In communities across Europe where the Germans implemented the “Final Solution to the Jewish Question,” they needed the help of people with local languages and knowledge to assist them in finding Jews who evaded roundups. As German and local police found willing helpers lured by the opportunity for material gain or rewards, Jews in hiding in countries from the occupied Netherlands to occupied Poland faced daunting odds of survival.

A Range of Helping Acts

A rescuer with the Jewish boy she hid

The number of “rescuers” who either actively worked to save Jews, often as part of resistance networks, or who responded to requests to shelter them, was relatively small. This form of help, if discovered, especially in Nazi Germany and occupied eastern Europe was punished by arrest and often execution.

A larger group of witnesses to the victims' suffering assisted in lesser ways. A small minority publicly expressed their solidarity with the persecuted—notably mostly isolated clergymen in some communities in Nazi Germany and occupied countries. Other individuals assisted the victims by purchasing food or other supplies for Jewish households to whom shops became closed; by providing false identity papers or warnings about upcoming roundups; by storing belongings for those on the run that could be sold off little by little for food.

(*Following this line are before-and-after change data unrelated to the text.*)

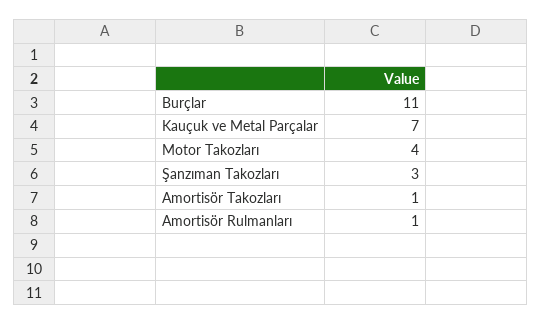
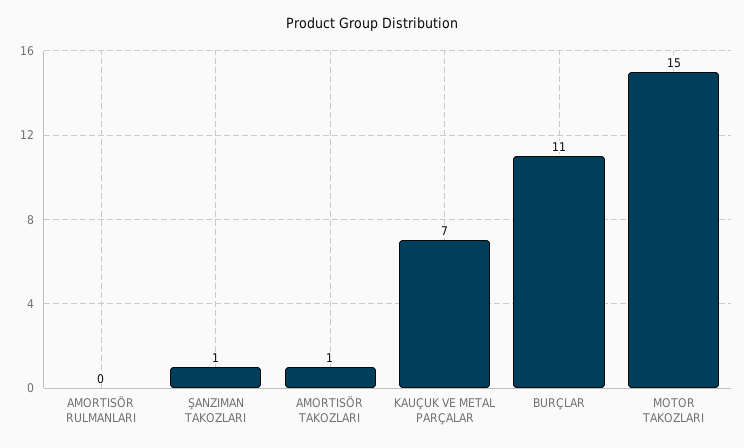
Motor Takozları: 4 -> 15
Şanzıman Takozları: 3 -> 1
Amortisör Rulmanları: 1 -> 0

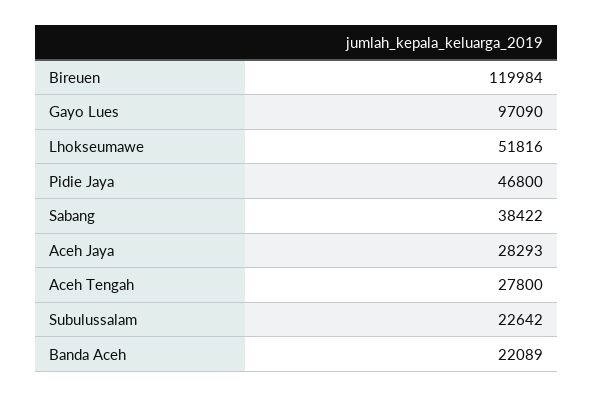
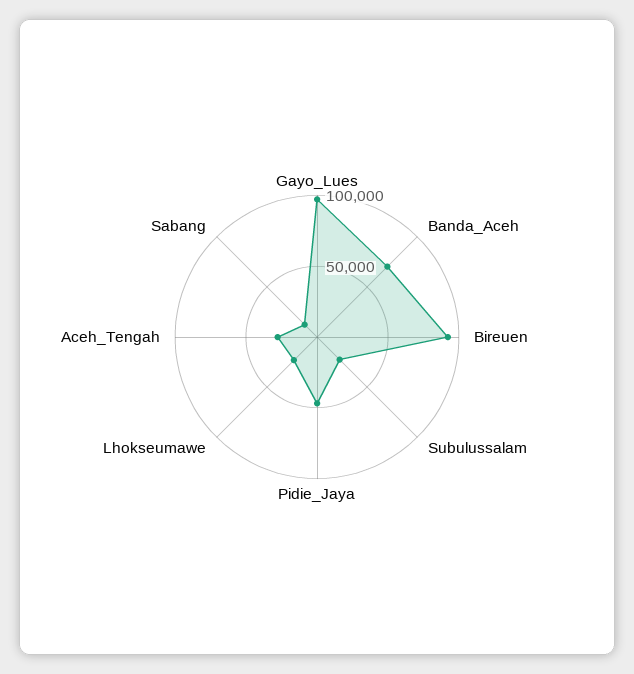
Bireuen: 119984 -> 90000
Lhokseumawe: 51816 -> 20000
Sabang: 38422 -> 10000
Aceh Jaya: 28293 -> none
Banda Aceh: 22089 -> 70000

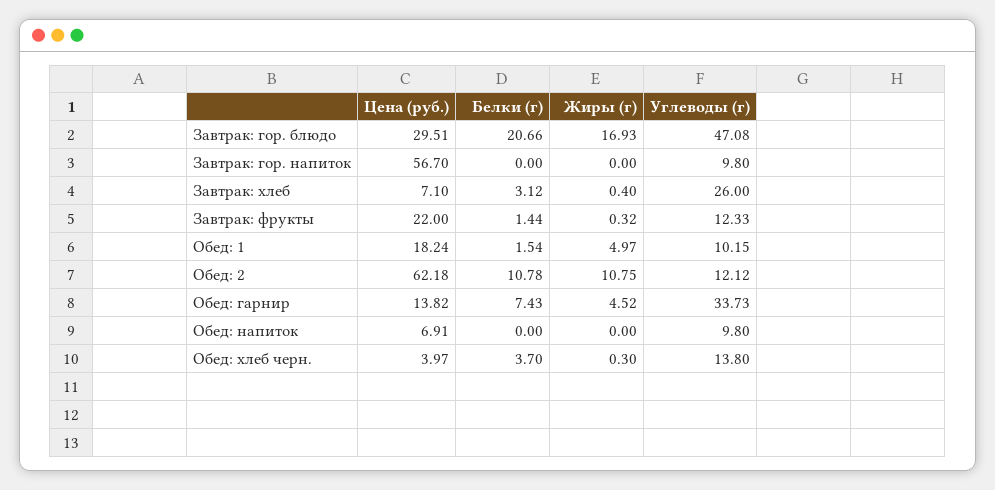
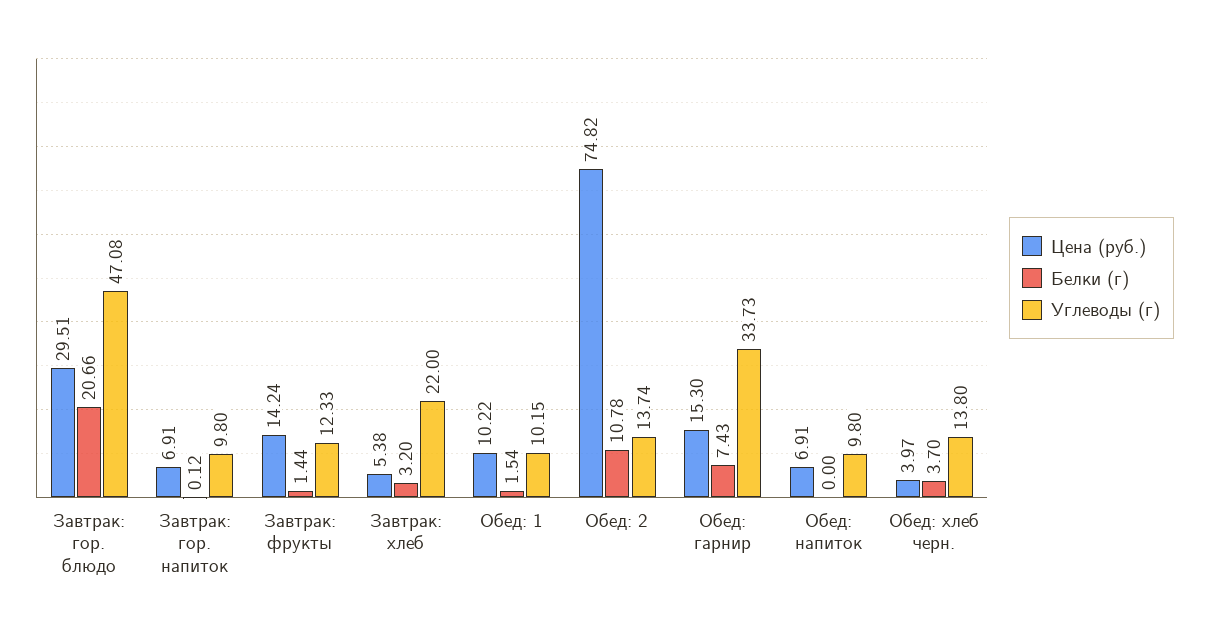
Жиры (г), Завтрак: гор. блюдо: 16.93 -> none
Цена (руб.), Завтрак: гор. напиток: 56.7 -> 6.91
Белки (г), Завтрак: гор. напиток: 0 -> 0.12
Жиры (г), Завтрак: гор. напиток: 0 -> none
Цена (руб.), Завтрак: хлеб: 7.1 -> 5.38
Белки (г), Завтрак: хлеб: 3.12 -> 3.2
Жиры (г), Завтрак: хлеб: 0.4 -> none
Углеводы (г), Завтрак: хлеб: 26 -> 22
Цена (руб.), Завтрак: фрукты: 22 -> 14.24
Жиры (г), Завтрак: фрукты: 0.32 -> none
Цена (руб.), Обед: 1: 18.24 -> 10.22
Жиры (г), Обед: 1: 4.97 -> none
Цена (руб.), Обед: 2: 62.18 -> 74.82
Жиры (г), Обед: 2: 10.75 -> none
Углеводы (г), Обед: 2: 12.12 -> 13.74
Цена (руб.), Обед: гарнир: 13.82 -> 15.3
Жиры (г), Обед: гарнир: 4.52 -> none
Жиры (г), Обед: напиток: 0 -> none
Жиры (г), Обед: хлеб черн.: 0.3 -> none

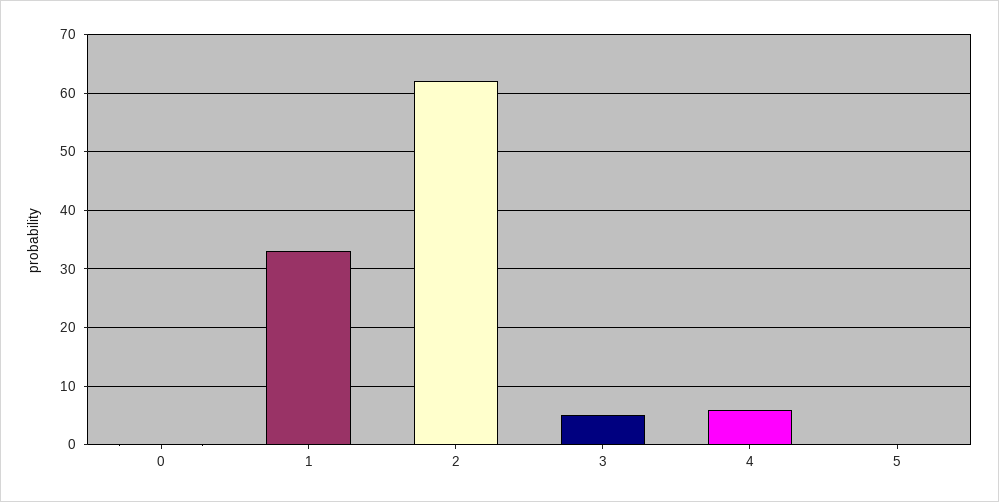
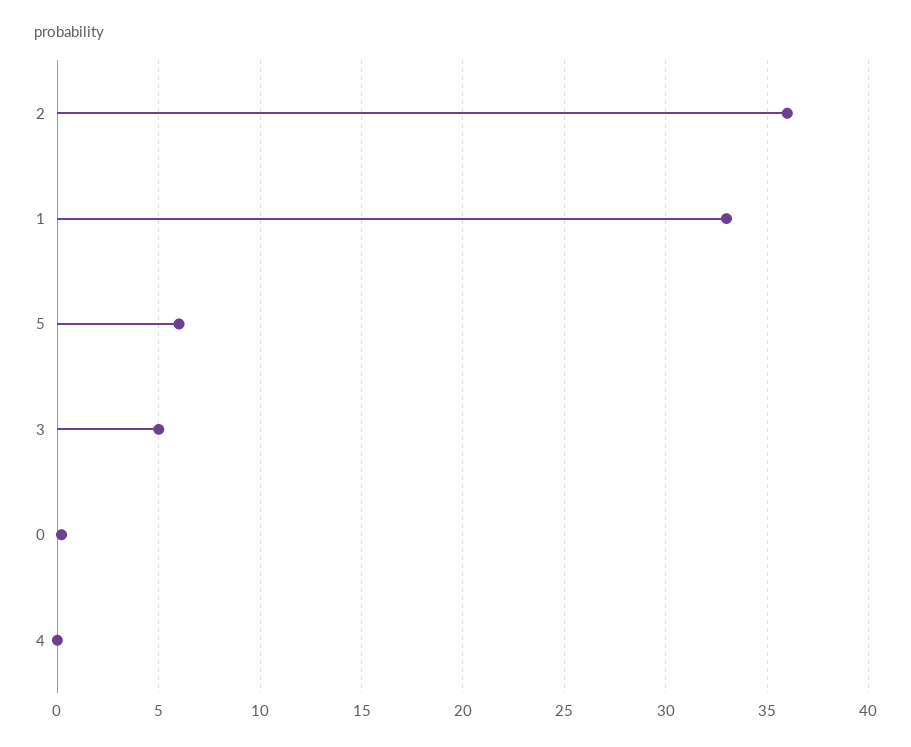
2: 62 -> 36
4: 6 -> 0
5: 0 -> 6

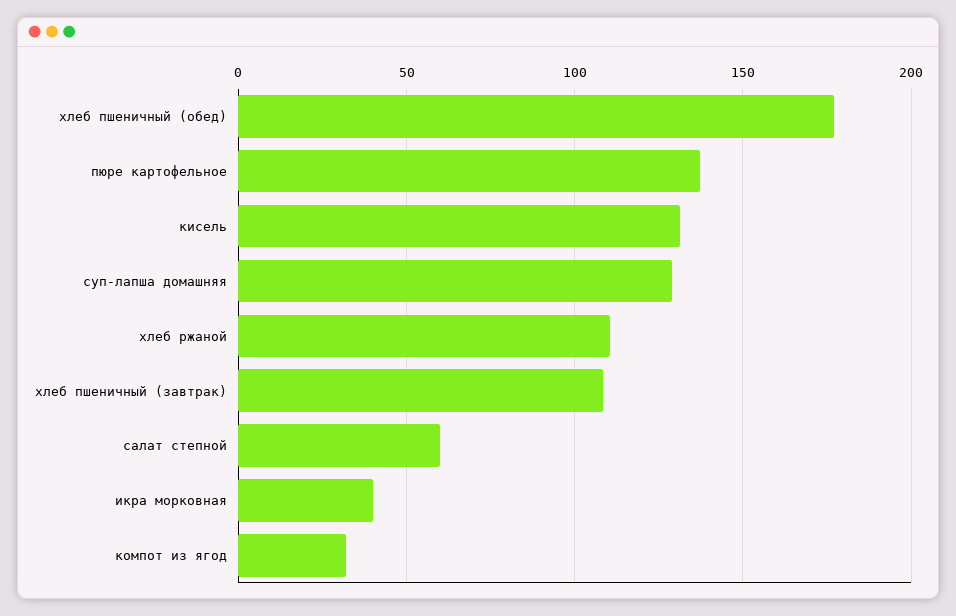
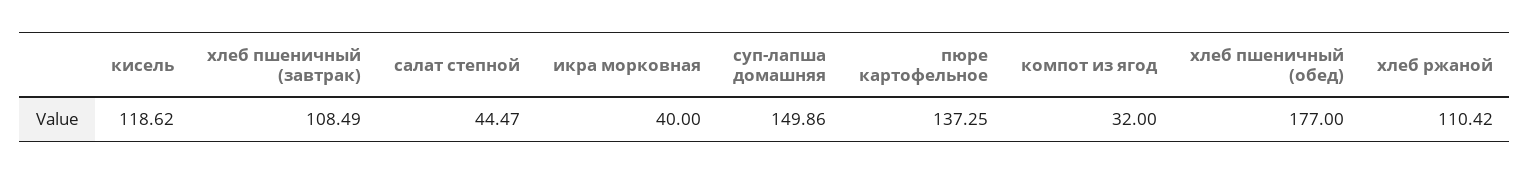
кисель: 130 -> 118.62
суп-лапша домашняя: 130 -> 149.86
салат степной: 60 -> 44.47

In small acts of kindness, some individuals publicly embraced Jewish friends and neighbors when they were being taken from their homes to trains for “resettlement” or pressed sandwiches or blankets into their hands. Jewish survivors often vividly remembered these moments because of their humane and exceptional character.

Beyond the “Bystander” Category?

The examples above help us break apart the “bystanders,” a large group encompassing vast populations often regarded as all alike. They show the possibilities for acting in ways more—or less—beneficial to the victims. Drawing on the evidence of such examples, particularly of the high levels of active or semi-active involvement in events of the Holocaust, a growing number of scholars in recent years have argued that the term “bystander” is becoming obsolete and should be jettisoned because of its connotations of passivity and inaction.

More research on the social dynamics within affected groups and communities across different regions and countries is needed. Additional future studies will help us to portray more fully and in all shades of gray, the range of behaviors that marked relations between Jews and non-Jews—to continue to move beyond broad generalities about “bystanders.”

Future research should also provide a better understanding of how in different places and times, people were mobilized or came to do what they did—or did not do—to facilitate the persecution and mass murder of other human beings.